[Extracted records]
------------------------------

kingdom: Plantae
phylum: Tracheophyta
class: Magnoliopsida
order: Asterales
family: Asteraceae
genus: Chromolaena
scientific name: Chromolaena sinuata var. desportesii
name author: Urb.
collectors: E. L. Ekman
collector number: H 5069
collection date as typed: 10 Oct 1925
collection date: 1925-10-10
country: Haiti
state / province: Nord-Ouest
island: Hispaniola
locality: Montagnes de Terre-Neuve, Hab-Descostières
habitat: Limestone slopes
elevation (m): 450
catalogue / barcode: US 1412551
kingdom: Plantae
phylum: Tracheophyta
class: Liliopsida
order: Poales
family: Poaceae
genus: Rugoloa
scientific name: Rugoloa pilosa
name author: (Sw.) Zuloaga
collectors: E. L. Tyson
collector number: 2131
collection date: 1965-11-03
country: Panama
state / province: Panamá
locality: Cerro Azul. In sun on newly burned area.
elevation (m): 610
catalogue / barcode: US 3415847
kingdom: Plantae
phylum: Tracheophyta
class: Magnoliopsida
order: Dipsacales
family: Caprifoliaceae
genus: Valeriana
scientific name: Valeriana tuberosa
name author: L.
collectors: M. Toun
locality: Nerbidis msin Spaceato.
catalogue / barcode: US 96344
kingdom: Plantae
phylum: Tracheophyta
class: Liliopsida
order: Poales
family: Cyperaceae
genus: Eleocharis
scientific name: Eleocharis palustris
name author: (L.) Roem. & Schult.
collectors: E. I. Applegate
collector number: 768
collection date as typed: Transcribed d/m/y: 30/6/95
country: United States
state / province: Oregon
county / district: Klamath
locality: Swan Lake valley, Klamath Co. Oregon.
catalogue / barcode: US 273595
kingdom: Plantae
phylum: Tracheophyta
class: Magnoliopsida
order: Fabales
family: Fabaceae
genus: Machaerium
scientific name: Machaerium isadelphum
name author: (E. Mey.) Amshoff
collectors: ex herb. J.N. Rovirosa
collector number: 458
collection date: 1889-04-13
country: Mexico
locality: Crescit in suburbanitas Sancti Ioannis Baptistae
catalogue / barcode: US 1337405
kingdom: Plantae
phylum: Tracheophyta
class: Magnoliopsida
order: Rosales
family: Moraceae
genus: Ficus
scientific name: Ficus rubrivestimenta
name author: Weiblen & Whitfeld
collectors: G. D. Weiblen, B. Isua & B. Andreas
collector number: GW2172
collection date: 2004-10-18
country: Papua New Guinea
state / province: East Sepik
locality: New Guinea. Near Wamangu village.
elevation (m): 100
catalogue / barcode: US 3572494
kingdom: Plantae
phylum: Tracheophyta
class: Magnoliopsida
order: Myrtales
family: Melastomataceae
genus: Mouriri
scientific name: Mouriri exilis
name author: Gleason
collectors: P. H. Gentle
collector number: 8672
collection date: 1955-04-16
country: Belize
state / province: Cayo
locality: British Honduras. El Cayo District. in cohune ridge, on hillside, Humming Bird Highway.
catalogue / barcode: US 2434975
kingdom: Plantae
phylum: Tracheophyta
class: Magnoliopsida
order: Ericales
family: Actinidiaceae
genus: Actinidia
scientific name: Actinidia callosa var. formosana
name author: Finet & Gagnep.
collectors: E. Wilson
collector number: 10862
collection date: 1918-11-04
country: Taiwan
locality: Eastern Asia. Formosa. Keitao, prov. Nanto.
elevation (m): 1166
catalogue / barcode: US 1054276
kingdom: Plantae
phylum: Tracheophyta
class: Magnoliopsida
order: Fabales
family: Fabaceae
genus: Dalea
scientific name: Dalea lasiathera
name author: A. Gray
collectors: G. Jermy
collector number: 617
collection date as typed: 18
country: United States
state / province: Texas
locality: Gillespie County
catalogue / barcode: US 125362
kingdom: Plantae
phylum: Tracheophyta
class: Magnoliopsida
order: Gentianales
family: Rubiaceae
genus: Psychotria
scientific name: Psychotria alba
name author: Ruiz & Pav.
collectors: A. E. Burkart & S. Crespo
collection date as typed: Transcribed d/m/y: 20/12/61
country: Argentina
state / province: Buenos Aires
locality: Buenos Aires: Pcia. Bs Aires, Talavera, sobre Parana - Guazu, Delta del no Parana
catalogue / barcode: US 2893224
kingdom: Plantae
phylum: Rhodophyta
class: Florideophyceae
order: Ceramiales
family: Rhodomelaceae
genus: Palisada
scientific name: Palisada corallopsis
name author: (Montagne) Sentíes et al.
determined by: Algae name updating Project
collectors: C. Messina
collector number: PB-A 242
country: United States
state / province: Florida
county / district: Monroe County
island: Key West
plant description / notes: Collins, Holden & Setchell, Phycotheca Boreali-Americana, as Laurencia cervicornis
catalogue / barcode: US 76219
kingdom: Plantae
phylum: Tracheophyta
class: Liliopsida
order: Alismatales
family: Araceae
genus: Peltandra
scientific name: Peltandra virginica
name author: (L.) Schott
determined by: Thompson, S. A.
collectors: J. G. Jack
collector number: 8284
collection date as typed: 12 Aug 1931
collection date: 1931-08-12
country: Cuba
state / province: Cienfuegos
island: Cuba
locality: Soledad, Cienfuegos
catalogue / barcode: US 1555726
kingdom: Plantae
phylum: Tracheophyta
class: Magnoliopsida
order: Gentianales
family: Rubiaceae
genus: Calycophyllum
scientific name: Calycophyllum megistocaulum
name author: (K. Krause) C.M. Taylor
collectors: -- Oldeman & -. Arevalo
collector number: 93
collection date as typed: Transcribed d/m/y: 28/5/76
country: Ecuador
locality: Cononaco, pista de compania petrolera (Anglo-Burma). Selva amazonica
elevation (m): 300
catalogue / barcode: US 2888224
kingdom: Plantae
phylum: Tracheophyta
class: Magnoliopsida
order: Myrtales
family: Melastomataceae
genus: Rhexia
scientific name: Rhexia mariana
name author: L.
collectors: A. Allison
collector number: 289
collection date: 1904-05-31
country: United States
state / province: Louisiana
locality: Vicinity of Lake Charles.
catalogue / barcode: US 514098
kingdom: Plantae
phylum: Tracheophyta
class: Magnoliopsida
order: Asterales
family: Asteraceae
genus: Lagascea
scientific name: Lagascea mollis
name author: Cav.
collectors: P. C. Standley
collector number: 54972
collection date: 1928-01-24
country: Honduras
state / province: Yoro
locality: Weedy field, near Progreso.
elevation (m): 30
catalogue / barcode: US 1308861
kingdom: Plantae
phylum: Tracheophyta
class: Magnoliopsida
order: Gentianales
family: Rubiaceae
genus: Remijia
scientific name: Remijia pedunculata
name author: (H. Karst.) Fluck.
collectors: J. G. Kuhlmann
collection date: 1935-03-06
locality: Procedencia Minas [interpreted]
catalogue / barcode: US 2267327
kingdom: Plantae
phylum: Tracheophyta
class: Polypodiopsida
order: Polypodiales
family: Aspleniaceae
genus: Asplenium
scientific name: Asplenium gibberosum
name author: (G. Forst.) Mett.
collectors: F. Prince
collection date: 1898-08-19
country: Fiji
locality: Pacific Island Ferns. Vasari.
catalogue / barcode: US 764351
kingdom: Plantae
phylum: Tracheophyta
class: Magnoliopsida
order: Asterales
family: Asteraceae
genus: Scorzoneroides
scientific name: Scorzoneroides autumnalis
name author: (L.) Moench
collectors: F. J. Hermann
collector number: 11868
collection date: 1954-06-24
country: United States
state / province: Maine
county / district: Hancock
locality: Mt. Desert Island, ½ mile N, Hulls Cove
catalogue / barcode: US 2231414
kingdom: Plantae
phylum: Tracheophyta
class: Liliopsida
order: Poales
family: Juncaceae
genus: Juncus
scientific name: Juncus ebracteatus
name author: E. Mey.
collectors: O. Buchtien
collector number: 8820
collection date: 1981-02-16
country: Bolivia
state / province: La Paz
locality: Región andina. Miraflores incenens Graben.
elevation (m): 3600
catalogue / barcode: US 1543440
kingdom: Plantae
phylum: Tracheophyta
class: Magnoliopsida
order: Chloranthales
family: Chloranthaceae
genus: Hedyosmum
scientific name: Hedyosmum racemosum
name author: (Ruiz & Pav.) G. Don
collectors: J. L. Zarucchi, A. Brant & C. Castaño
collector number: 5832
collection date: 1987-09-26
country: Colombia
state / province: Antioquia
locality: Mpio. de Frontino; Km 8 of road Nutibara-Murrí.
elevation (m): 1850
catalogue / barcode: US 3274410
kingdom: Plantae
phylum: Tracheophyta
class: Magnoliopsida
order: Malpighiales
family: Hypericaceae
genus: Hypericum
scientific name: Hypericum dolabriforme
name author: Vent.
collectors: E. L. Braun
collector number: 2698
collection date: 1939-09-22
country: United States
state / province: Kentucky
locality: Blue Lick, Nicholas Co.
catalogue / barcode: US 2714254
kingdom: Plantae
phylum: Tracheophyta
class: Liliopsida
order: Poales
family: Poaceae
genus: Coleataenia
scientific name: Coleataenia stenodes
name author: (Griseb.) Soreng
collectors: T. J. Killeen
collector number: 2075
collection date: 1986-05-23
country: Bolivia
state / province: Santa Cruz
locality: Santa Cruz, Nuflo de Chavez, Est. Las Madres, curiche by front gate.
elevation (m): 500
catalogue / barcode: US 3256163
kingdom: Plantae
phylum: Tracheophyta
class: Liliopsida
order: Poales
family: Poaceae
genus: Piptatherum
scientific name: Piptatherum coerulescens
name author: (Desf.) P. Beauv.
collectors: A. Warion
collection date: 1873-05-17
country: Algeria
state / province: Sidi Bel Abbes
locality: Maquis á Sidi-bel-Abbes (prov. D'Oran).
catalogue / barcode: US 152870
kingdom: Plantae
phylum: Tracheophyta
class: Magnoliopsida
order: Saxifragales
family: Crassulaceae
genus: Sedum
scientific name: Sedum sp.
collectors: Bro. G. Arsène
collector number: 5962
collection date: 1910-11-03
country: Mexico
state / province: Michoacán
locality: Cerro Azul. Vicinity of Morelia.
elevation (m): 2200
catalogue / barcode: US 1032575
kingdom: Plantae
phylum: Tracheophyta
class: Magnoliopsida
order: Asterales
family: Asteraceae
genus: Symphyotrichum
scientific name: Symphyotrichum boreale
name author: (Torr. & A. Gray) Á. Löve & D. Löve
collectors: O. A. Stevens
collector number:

------------------------------

- **What is asked**: Write out the material word for word, starting at its first line and ending with the line that contains "locality: Nerbidis msin Spaceato.".

- **The answer**:
kingdom: Plantae
phylum: Tracheophyta
class: Magnoliopsida
order: Asterales
family: Asteraceae
genus: Chromolaena
scientific name: Chromolaena sinuata var. desportesii
name author: Urb.
collectors: E. L. Ekman
collector number: H 5069
collection date as typed: 10 Oct 1925
collection date: 1925-10-10
country: Haiti
state / province: Nord-Ouest
island: Hispaniola
locality: Montagnes de Terre-Neuve, Hab-Descostières
habitat: Limestone slopes
elevation (m): 450
catalogue / barcode: US 1412551
kingdom: Plantae
phylum: Tracheophyta
class: Liliopsida
order: Poales
family: Poaceae
genus: Rugoloa
scientific name: Rugoloa pilosa
name author: (Sw.) Zuloaga
collectors: E. L. Tyson
collector number: 2131
collection date: 1965-11-03
country: Panama
state / province: Panamá
locality: Cerro Azul. In sun on newly burned area.
elevation (m): 610
catalogue / barcode: US 3415847
kingdom: Plantae
phylum: Tracheophyta
class: Magnoliopsida
order: Dipsacales
family: Caprifoliaceae
genus: Valeriana
scientific name: Valeriana tuberosa
name author: L.
collectors: M. Toun
locality: Nerbidis msin Spaceato.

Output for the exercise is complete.